DATA SUPPLIED »
<<<<

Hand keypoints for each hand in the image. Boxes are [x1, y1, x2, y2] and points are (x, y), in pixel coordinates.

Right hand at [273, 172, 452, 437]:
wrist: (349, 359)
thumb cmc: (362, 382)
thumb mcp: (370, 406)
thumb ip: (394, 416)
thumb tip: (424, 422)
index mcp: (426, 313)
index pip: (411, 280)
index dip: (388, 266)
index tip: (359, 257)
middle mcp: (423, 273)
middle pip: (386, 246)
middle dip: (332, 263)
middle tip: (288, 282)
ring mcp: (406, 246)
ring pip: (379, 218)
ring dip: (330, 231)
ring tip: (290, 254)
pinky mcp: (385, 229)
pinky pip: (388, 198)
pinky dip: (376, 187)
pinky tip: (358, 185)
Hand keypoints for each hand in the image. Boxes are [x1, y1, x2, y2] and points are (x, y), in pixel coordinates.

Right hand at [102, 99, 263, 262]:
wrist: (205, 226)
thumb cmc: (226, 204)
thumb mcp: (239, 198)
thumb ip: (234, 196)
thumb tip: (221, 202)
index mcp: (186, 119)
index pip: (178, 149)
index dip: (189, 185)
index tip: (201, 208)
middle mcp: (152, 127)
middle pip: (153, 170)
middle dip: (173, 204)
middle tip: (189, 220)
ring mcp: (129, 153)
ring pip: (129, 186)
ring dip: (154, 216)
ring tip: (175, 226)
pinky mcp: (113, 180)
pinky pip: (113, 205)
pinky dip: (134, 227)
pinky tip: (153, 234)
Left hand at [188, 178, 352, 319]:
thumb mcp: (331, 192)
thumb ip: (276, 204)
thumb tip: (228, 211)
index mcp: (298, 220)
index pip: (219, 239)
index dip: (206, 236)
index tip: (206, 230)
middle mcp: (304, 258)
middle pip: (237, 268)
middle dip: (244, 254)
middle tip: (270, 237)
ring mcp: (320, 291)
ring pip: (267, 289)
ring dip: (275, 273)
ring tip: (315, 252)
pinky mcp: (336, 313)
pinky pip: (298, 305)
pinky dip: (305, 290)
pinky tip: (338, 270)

>>>>
<<<<

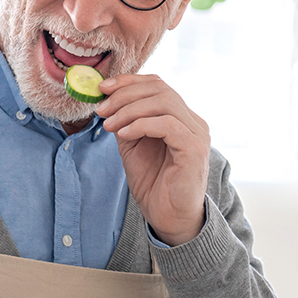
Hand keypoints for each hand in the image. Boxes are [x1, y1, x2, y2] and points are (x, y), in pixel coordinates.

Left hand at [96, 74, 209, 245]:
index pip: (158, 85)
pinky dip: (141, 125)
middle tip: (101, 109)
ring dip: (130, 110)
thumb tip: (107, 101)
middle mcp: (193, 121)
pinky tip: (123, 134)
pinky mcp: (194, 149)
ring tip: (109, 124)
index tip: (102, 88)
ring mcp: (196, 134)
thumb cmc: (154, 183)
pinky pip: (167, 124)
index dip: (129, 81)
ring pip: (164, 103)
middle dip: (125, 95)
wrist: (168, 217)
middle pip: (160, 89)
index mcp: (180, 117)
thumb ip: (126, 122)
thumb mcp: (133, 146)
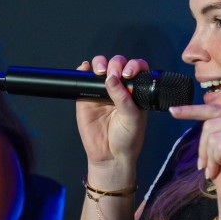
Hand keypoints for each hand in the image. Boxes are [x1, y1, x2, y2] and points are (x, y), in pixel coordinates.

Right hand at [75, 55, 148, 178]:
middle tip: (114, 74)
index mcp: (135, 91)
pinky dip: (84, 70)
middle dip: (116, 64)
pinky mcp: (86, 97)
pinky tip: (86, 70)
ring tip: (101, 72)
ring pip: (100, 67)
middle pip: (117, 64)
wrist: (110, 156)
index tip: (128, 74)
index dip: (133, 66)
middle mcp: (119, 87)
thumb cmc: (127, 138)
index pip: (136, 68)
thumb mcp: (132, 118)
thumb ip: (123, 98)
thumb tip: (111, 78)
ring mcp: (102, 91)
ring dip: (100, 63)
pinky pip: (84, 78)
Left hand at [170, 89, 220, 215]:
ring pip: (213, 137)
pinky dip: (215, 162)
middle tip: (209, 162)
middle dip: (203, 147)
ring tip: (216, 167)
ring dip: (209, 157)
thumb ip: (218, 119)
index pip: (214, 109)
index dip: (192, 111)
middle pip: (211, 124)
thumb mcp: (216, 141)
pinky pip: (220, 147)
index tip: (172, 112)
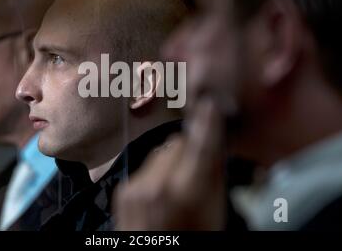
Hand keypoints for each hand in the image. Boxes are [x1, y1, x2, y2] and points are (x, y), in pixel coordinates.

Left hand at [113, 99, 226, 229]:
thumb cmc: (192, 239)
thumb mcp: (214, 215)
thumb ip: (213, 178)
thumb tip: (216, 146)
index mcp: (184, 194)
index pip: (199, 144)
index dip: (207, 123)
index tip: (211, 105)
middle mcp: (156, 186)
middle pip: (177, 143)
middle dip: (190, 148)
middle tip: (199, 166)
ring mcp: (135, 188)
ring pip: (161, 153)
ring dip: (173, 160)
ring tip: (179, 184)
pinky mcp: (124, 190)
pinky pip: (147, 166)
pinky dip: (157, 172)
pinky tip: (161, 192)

>>>>
<<<<

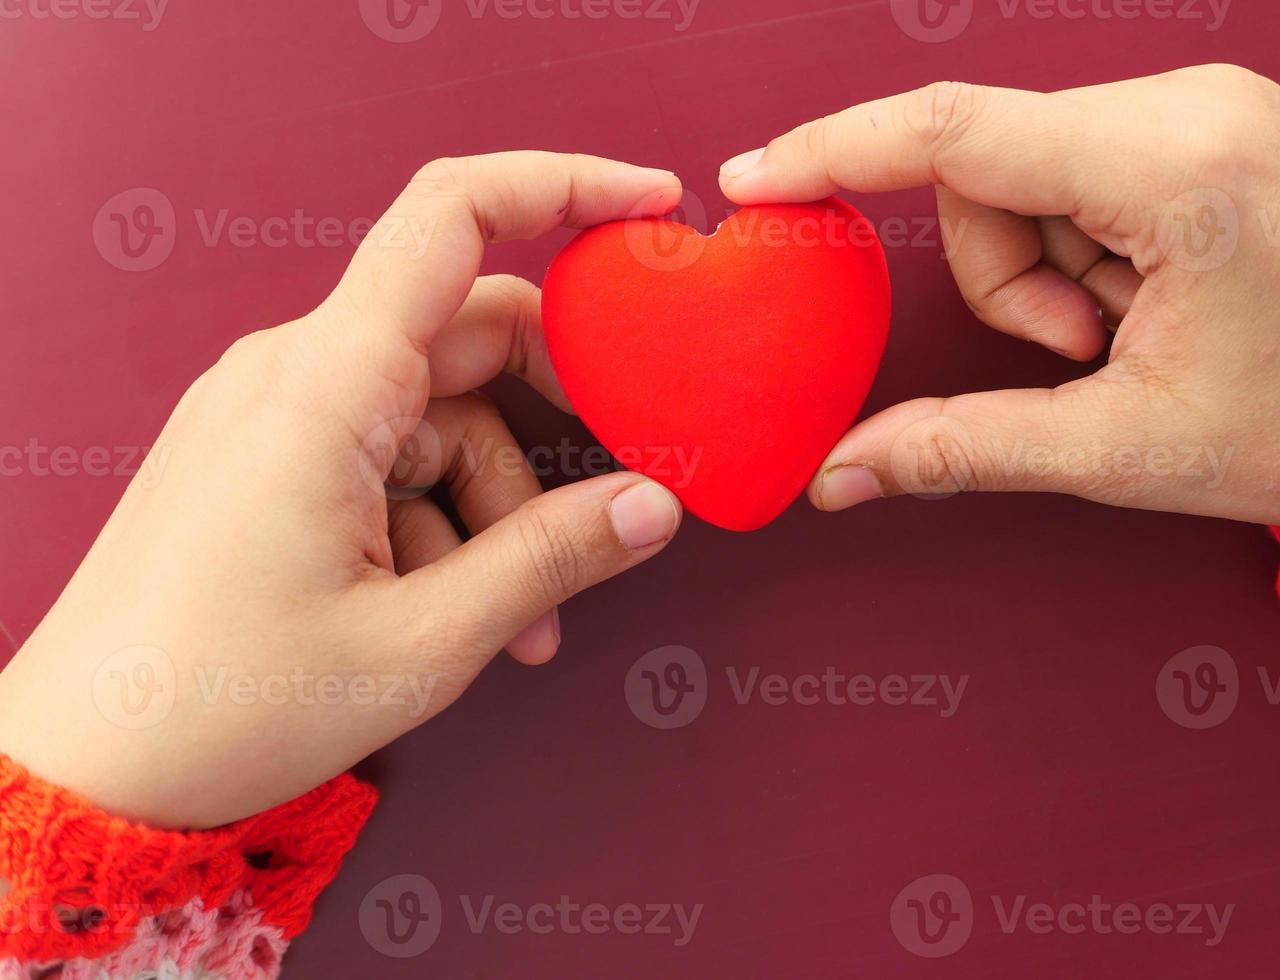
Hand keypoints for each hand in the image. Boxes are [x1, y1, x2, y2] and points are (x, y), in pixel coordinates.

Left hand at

>>>>

HOW TO COMPLETE THIS TASK »
Work through the records above. Copy every line with the string "Right".

ANSWER FOR THIS EXERCISE »
Right hand at [273, 172, 452, 437]:
Right hand at [102, 99, 263, 262]:
Right hand at [75, 55, 148, 178]:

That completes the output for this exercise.